Generate synthetic data

df_synthesized = model.sample(context=context)
df_synthesized.shape
(480, 10)
  • As we passed 20 contexts to the model and we were expecting 24 rows for each context, the size of synthesize data is therfore 20 * 24 = 480
df_synthesized.loc[:, "group_id"] = df_synthesized.groupby(['category', 'country', 'state', 'city', 'os', 'device', 'product', 'websiteName']).ngroup().apply(lambda x: str(x) + "_syn")

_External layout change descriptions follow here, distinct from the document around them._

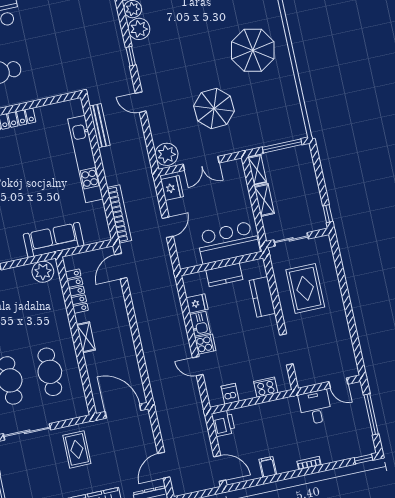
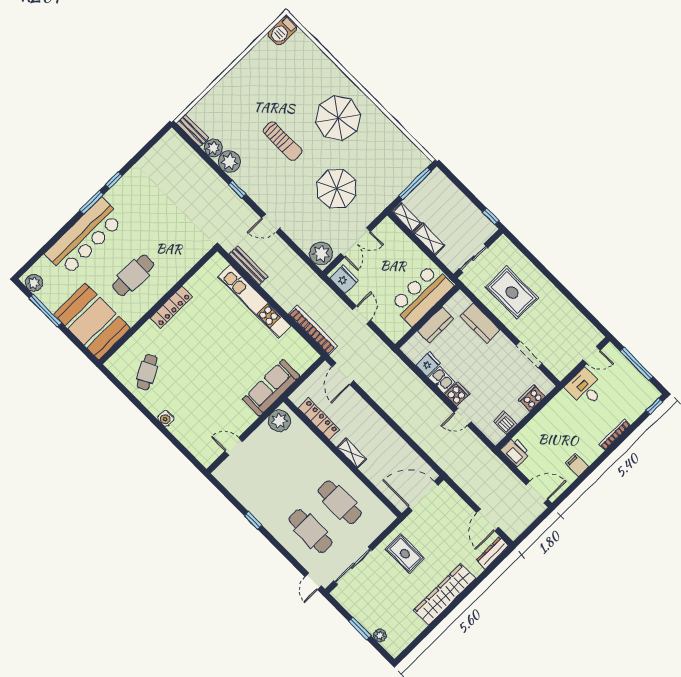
sun lounger: (194, 40) -> (283, 141), added
bookcase: (309, 463) -> (615, 435), width x1.56

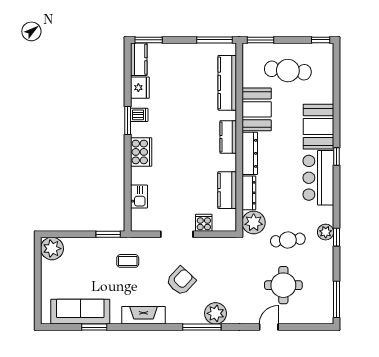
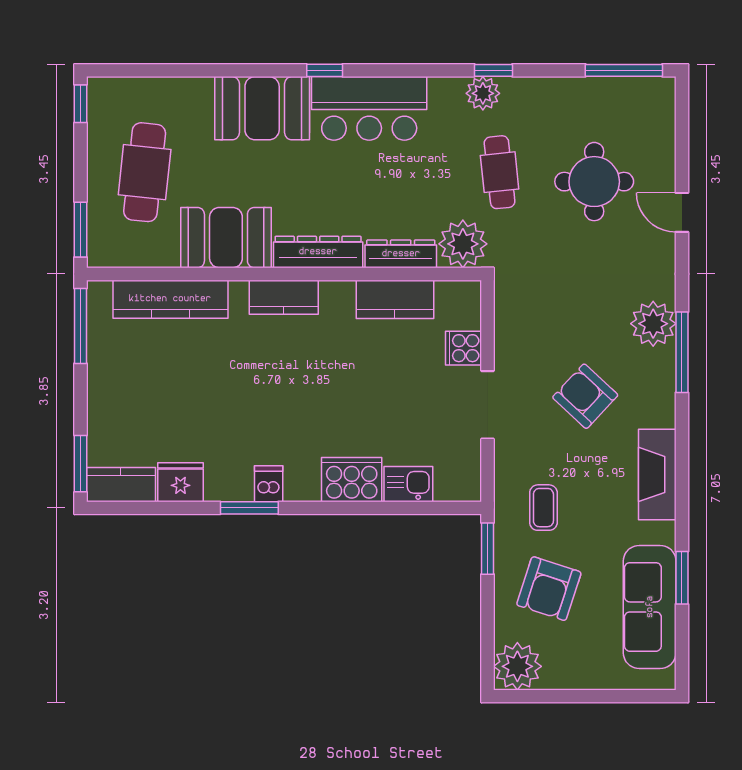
dishwasher: (139, 115) -> (269, 484), moved
cooker: (141, 152) -> (352, 480), moved
armchair: (89, 264) -> (549, 589), added

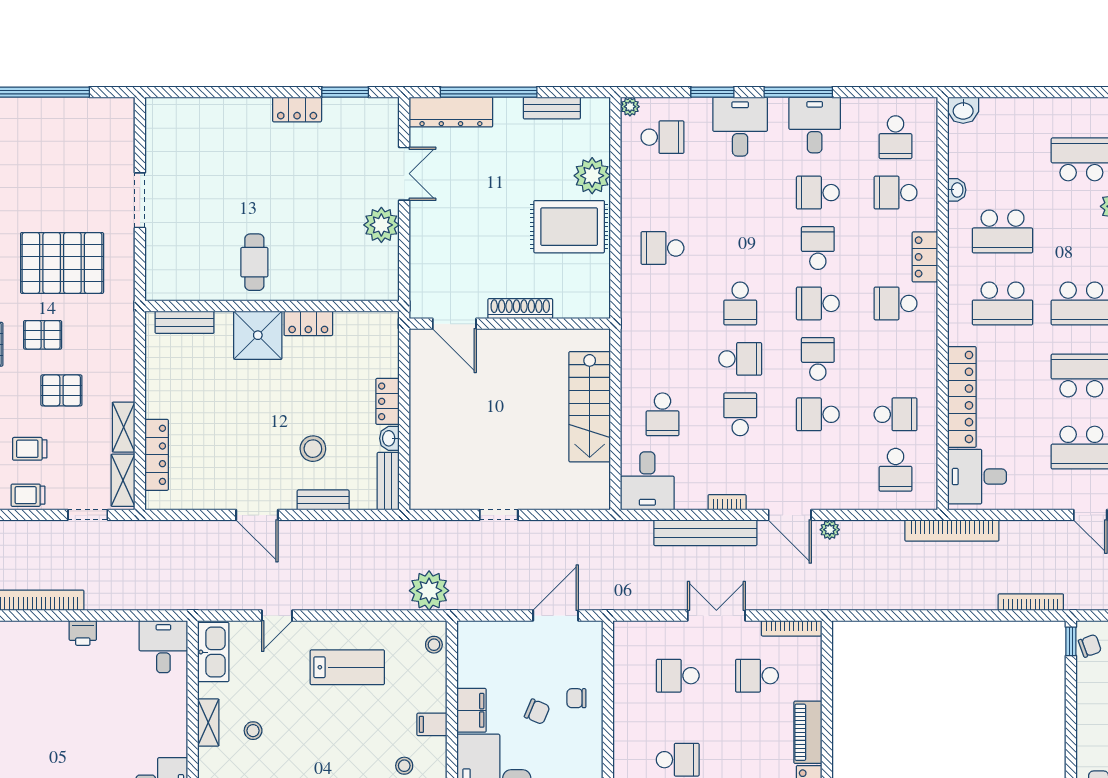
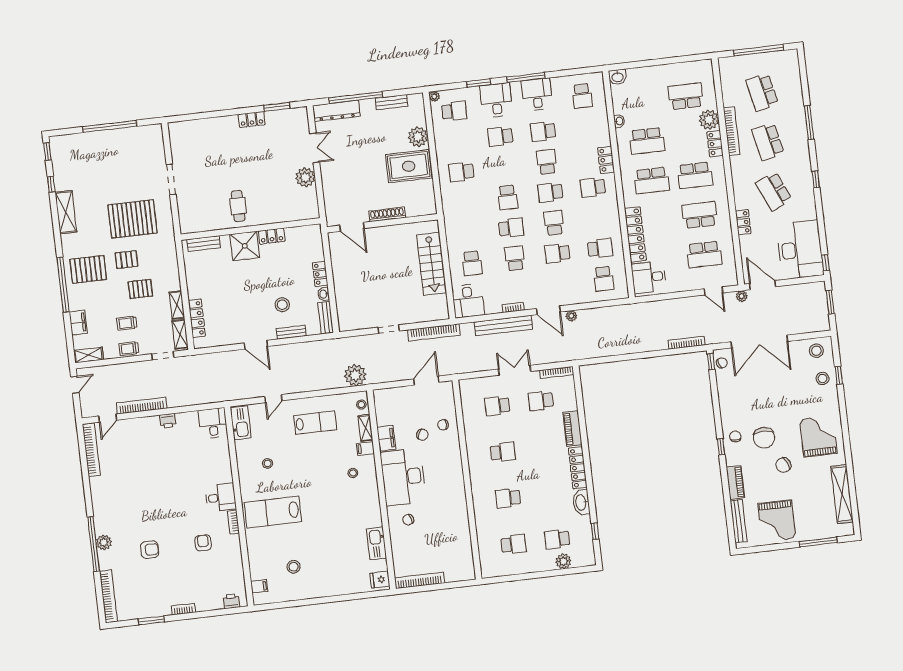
school desk: (896, 193) -> (500, 136), moved
bookcase: (952, 531) -> (434, 332), moved
shelving: (208, 723) -> (365, 428), moved

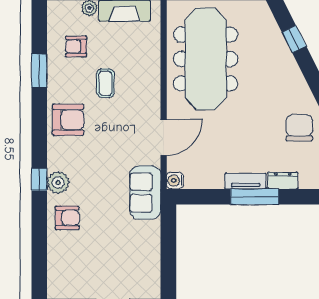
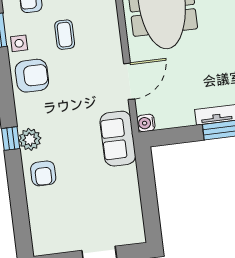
side table: (59, 86) -> (19, 43), added
armchair: (67, 218) -> (43, 173), turned 90

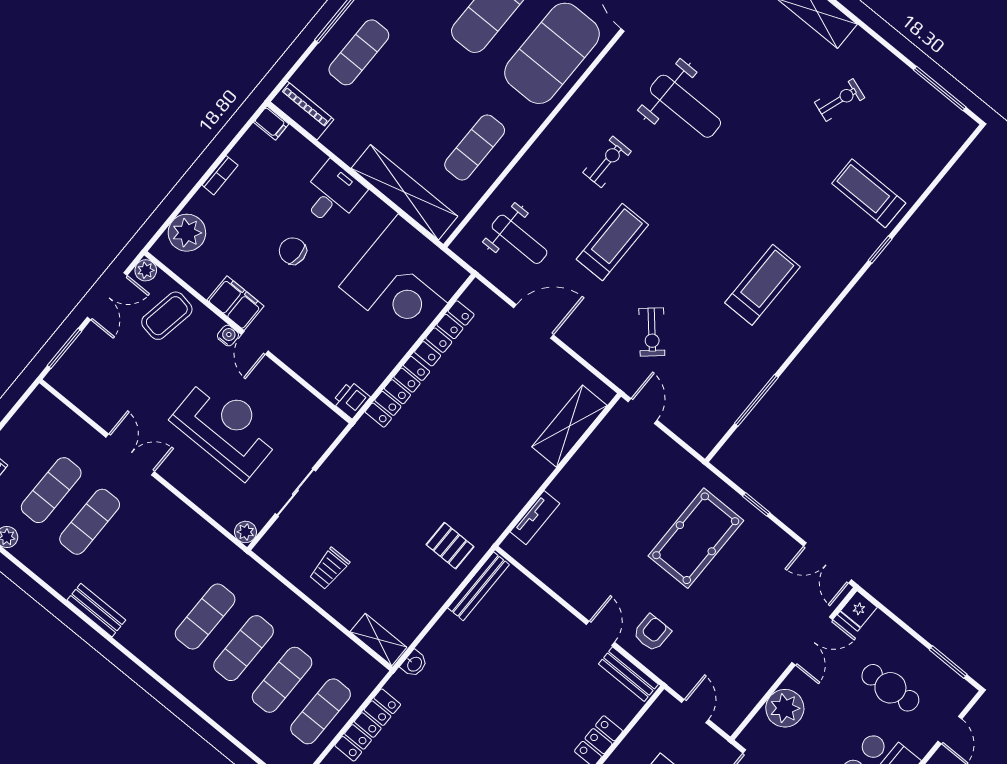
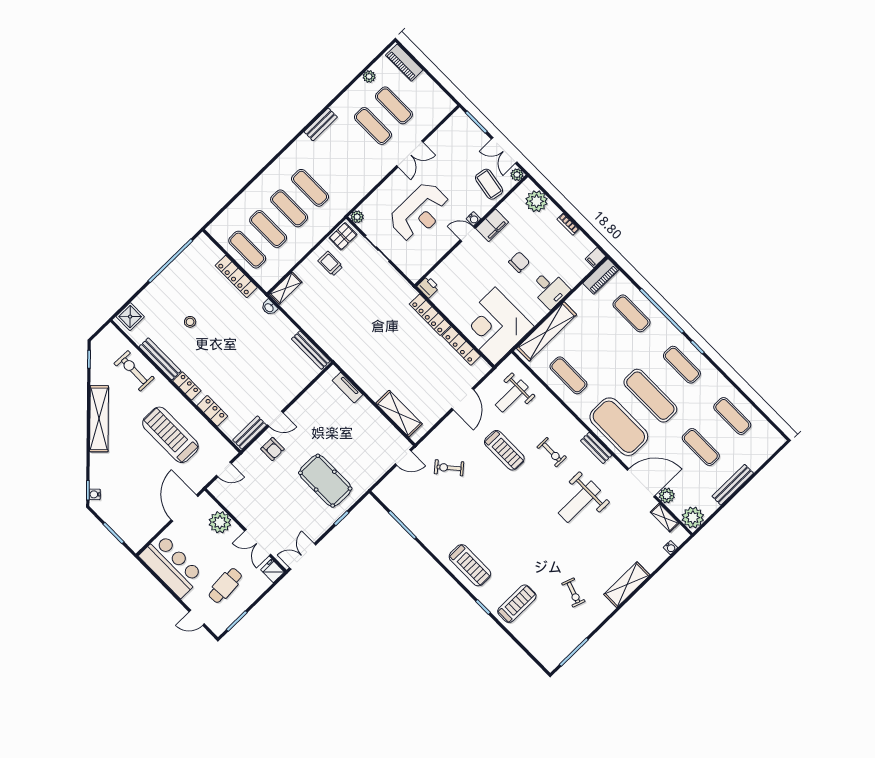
bench: (592, 88) -> (596, 448), added
treadmill: (762, 285) -> (470, 565), moved
pallet: (450, 546) -> (343, 236), moved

df.loc[:, "group_id"] = df.groupby(['category', 'country', 'state', 'city', 'os', 'device', 'product', 'websiteName']).ngroup().apply(lambda x: str(x) + "_og")
  • For the purpose ofo visualizing the raw and model generated data, we create unique group-ids for both raw(groupid_og) and synthetic(groupid_syn) data
def plot_timeseries(df):
    # select a point for which to provide details-on-demand
    label = alt.selection_single(
        encodings=['x'], # limit selection to x-axis value
        on='mouseover',  # select on mouseover events
        nearest=True,    # select data point nearest the cursor
        empty='none'     # empty selection includes no data points
    )

    # define our base line chart of stock prices
    base = alt.Chart(df).mark_line().encode(
        alt.X('date:T'),
        alt.Y('count:Q'),
        alt.Color('group_id:N')
    )

    return alt.layer(
        base, # base line chart

        # add a rule mark to serve as a guide line
        alt.Chart().mark_rule(color='#aaa').encode(
            x='date:T'
        ).transform_filter(label),

        # add circle marks for selected time points, hide unselected points
        base.mark_circle().encode(
            opacity=alt.condition(label, alt.value(1), alt.value(0))
        ).add_selection(label),

        # add white stroked text to provide a legible background for labels
        base.mark_text(align='left', dx=5, dy=-5, stroke='white', strokeWidth=2).encode(
            text='count:Q'
        ).transform_filter(label),

        # add text labels for stock prices
        base.mark_text(align='left', dx=5, dy=-5).encode(
            text='count:Q'
        ).transform_filter(label),

        data=df
    ).properties(
        width=500,
        height=400
    )

Groupwise OG vs Synthetic time-series

df_vis = pd.concat([df[df.group_id.isin(["0_og"])], df_synthesized[df_synthesized.group_id.isin(["0_syn"])]], ignore_index=True)
plot_timeseries(df_vis)
df_vis = pd.concat([df[df.group_id.isin(["1_og"])], df_synthesized[df_synthesized.group_id.isin(["1_syn"])]], ignore_index=True)
plot_timeseries(df_vis)
df_vis = pd.concat([df[df.group_id.isin(["2_og"])], df_synthesized[df_synthesized.group_id.isin(["2_syn"])]], ignore_index=True)
plot_timeseries(df_vis)
df_vis = pd.concat([df[df.group_id.isin(["3_og"])], df_synthesized[df_synthesized.group_id.isin(["3_syn"])]], ignore_index=True)
plot_timeseries(df_vis)
df_vis = pd.concat([df[df.group_id.isin(["4_og"])], df_synthesized[df_synthesized.group_id.isin(["4_syn"])]], ignore_index=True)
plot_timeseries(df_vis)